The thing defenders of The New Sadism don't grasp about some detractors is that the objection is not about the level of violence in a film. It's 2007. I can take it. I'm used to it. I've imagined far worse. What offends is a filmmaker's
attitude about violence. The greatest human plague facing us today is the spread of evil. Everybody feels this. Witnessing audiences laugh as a boy gets crushed into a pancake by a plate of glass in
Final Destination 2, or cheer as Nispel's camera pulls out of a gunshot head-wound in
TCM03 is a way of coping with this vulnerability. Laughing at death is a way of proving you're above it. Not caring about things is always easier.
But a good horror film, like any worthwhile movie, has to connect us to the world (if not to ourselves) to have significant value. The other route is to tune out--to fetishize cruelty. The popularity of the first few episodes on a season of
American Idol work this way. Contestants make fools of themselves publically and the shallow viewer finds self-worth in their humiliation. It's that simple.

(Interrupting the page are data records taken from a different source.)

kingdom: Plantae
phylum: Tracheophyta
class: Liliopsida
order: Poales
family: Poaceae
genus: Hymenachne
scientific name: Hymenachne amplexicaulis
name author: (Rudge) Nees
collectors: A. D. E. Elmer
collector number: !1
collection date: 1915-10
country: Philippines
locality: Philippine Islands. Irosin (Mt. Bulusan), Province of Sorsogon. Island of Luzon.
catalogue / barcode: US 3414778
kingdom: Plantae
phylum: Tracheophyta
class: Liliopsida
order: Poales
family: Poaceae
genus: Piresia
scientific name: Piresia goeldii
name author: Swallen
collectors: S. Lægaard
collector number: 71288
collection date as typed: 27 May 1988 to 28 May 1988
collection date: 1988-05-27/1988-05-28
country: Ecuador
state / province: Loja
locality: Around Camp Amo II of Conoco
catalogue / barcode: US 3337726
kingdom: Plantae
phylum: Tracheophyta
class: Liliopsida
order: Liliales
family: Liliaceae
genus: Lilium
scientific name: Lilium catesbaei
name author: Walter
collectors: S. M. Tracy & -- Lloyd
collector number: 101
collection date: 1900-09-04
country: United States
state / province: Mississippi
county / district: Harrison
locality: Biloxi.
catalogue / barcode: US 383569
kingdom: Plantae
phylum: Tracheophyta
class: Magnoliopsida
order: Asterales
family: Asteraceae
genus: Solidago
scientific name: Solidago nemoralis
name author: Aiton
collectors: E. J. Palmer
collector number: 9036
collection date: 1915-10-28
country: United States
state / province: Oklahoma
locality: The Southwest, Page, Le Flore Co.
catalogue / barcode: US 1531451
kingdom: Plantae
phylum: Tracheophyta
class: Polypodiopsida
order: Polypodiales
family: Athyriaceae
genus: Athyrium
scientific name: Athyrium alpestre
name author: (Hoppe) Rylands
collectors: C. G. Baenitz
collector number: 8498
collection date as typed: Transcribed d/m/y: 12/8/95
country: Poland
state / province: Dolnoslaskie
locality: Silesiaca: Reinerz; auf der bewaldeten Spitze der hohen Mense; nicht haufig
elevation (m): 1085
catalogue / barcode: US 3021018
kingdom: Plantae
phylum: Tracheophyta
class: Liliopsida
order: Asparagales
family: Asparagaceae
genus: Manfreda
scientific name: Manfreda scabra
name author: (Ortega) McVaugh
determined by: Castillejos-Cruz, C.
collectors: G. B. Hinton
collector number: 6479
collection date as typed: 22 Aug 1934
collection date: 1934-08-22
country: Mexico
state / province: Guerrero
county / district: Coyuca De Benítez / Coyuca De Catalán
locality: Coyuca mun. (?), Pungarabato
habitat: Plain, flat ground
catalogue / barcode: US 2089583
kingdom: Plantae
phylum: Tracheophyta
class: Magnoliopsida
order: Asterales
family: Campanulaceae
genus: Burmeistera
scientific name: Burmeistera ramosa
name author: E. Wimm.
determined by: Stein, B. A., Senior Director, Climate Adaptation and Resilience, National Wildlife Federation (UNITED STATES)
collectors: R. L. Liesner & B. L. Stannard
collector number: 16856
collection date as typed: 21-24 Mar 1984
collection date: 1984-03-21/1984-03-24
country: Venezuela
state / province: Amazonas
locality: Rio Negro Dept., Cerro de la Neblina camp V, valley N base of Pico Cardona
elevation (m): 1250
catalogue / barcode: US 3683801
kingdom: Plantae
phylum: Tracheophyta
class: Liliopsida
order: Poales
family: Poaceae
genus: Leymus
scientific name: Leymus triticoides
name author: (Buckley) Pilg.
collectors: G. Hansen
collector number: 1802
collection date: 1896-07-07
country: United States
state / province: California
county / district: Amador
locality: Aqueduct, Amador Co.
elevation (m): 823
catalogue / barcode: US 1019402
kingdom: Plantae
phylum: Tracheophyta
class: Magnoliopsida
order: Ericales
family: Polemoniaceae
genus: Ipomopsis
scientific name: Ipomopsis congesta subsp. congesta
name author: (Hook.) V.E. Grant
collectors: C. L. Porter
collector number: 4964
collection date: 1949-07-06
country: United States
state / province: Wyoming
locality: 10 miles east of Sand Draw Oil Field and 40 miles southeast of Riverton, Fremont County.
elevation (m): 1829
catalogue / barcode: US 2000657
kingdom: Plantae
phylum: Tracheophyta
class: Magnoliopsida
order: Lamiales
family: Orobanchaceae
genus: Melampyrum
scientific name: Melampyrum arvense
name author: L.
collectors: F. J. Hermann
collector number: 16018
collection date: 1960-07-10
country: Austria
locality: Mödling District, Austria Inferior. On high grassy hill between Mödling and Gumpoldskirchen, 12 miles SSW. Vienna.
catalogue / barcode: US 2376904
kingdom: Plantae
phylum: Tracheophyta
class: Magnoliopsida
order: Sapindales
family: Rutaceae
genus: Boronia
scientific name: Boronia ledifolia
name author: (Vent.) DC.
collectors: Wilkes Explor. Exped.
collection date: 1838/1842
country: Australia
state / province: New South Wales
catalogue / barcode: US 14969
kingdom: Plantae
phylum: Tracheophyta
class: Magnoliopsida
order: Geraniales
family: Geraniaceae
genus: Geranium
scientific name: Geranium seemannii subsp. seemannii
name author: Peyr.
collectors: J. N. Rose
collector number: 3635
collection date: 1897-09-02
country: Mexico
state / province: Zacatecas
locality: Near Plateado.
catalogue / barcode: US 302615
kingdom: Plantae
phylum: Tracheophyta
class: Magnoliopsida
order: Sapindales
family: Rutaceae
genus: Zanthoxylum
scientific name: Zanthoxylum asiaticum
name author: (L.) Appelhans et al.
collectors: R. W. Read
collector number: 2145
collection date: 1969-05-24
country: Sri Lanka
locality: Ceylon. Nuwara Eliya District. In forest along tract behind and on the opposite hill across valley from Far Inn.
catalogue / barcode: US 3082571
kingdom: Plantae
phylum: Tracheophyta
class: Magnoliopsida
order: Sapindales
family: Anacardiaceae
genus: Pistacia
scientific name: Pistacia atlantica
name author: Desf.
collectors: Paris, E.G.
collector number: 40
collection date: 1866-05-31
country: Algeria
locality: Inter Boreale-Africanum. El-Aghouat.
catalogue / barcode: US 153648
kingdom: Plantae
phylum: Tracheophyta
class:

Jackass defenders frequently bring up that the stars are willingly hurting only themselves. This is true. But the audience's relation to that show is no different than if they were hurting others. Pleasure is derived from seeing people on the screen in pain. It's sadistic either way.
My favourite defense of movies in The New Sadism (favourite, as in the stupidest) is common among IMDb message board users. "If you don't like it, don't watch it."
Great. And if I don't like that there's a war in Iraq, the solution is that I don't watch the news.
Another common response on The New Sadism's behalf is that society has always objected to horror movies, and this is no different.
This is compelling, but not really true.
Controversy, and in some cases outrage, has accompanied horror movies before. The difference is that the ones these proponents are talking about never had much popular cultural impact. Maybe that shouldn't make a difference, but it does.

1972's
The Last House on the Left and its more exploitative 1977 retread
I Spit on Your Grave played in drive-ins and seedy urban areas. They were niche films. Their appeal is precisely that they weren't in synch with the standards of dominant culture. They were a reaction to it. That's why those movies were important. They didn't fit the sanctioned template. They felt defiant, and that made them political.
Sure, there's a satiric element to
Hostel. It's a cheeky/gruesome take on American perception of foreign cultures. But
Hostel's popularity amongst the under 35 demographic means that it is part of dominant American culture. It no longer has a defiant value.
Saw II counters what
Dawn of the Dead and
The Last House on the Left meant by pitching its extreme nature as something institutional and corrupt. That shit is so basic to me. The desire to see unorthodox cult movies infiltrate the ultramainstream is just insane.

The New Sadism isn't necessarily a curse. Though perhaps the most brutal entry in the subgenre, I thought Alexander Aja's remake of
The Hills Have Eyes was terrific. It was imagined in vivid visual terms, its violence was never pacifying, and it had moral and social context. Aja really knows what he's doing, and that's a crucial difference. Those who doubt he's the most talented new horror director need to look at this thing again.
Otherwise, hey,
Hostel Part II opens tomorrow.
I've said all this as somebody who cares about the horror genre enough to believe it's worth more. When you're yelling "Awesome!" at a guy cutting off his own foot in
Saw, what exactly are you rebelling against?